In the mayhem of the immediate aftermath, Medic Cpl Kellie Long, 29, battled to treat all five of the wounded soldiers with the help of the other soldiers, but Drummer Wright never recovered consciousness. Cpl Beardsley watched as a soldier he had long learnt to respect lay terribly wounded.

"He is such a strong person that I am used to looking up to and there he was on the floor so frail and in such pain," he said, adding: "But he didn't want any pain relief, he just wanted a fag. I watched him being carried off on a stretcher with a fag in hand.
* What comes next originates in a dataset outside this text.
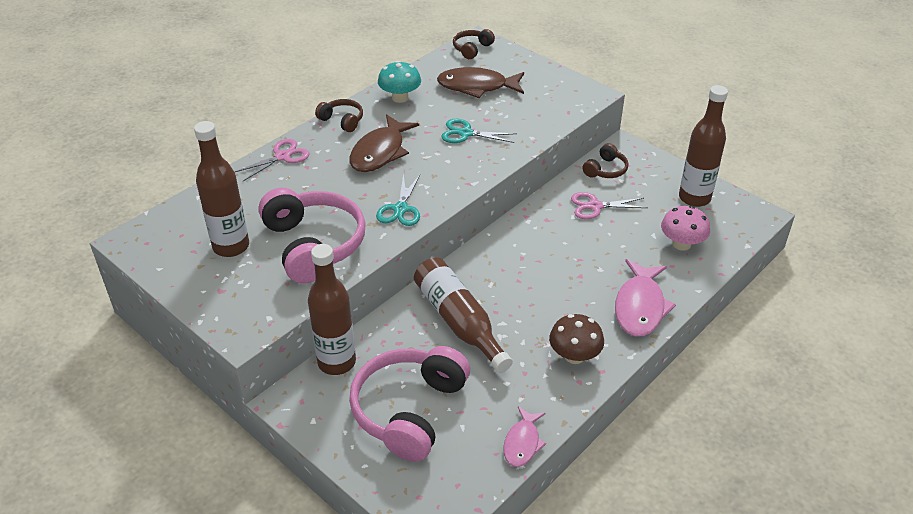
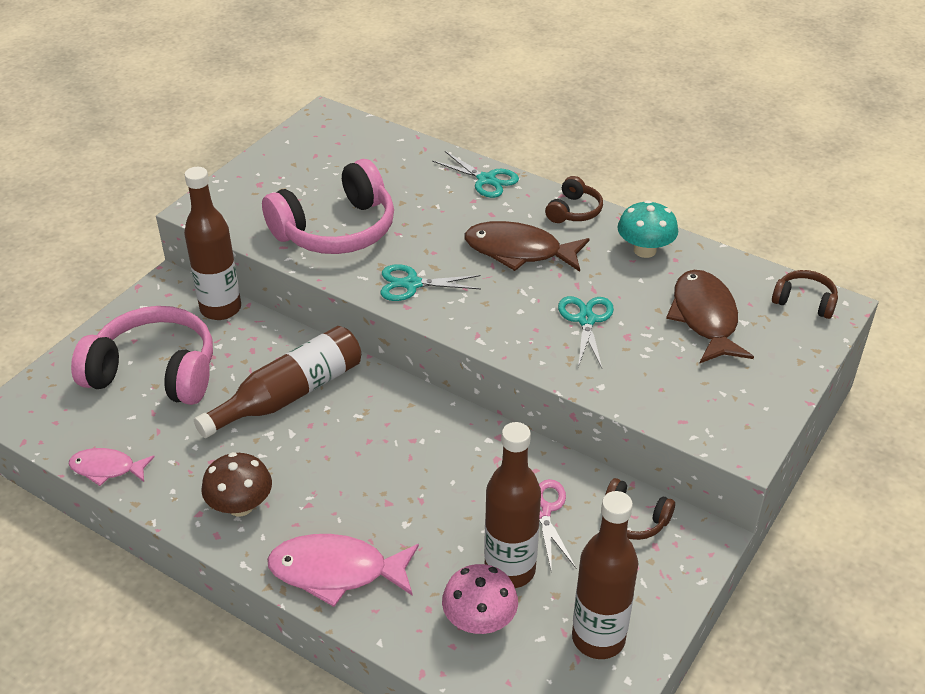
camera: 80 degrees right, 0 degrees up
(231, 246) = (325, 176): brown bottle -> brown bottle (510, 570)
(282, 156) = (486, 180): pink scissors -> turquoise scissors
In the middle of all the chaos, this normalcy."

He added: "It was such a hard thing sitting in between the two [most seriously injured] but they were both talking to me and cracking jokes. I felt this tremendous sense that we hadn't done enough and a great feeling of self blame."

As they fought to save their friends, the patrol suddenly noticed two motorbikes speeding towards them. They shouted, fired coloured flares and aimed warning shots, before shooting and killing one of the men and wounding the other.

Despite local claims that the men were civilians, the British military was adamant last night that they had been militants.

The incidents came at a time when suicide bombings in the region are rocketing. In all, attacks and military operations have killed nearly 2,700 people across Afghanistan this year.

Drummer Wright's body was taken back to camp and, at sundown on the day he died, 15 of his closest friends stood together and toasted him, unashamedly sobbing at their loss.

Pte Iain Melrose had to break the news to his sister, Claire, 25, who was Drummer Wright's girlfriend. "She asked if he felt any pain. I said, 'no, he was unconscious'." Yet as each day passes in Afghanistan, this conflict becomes more painful for all those involved in it.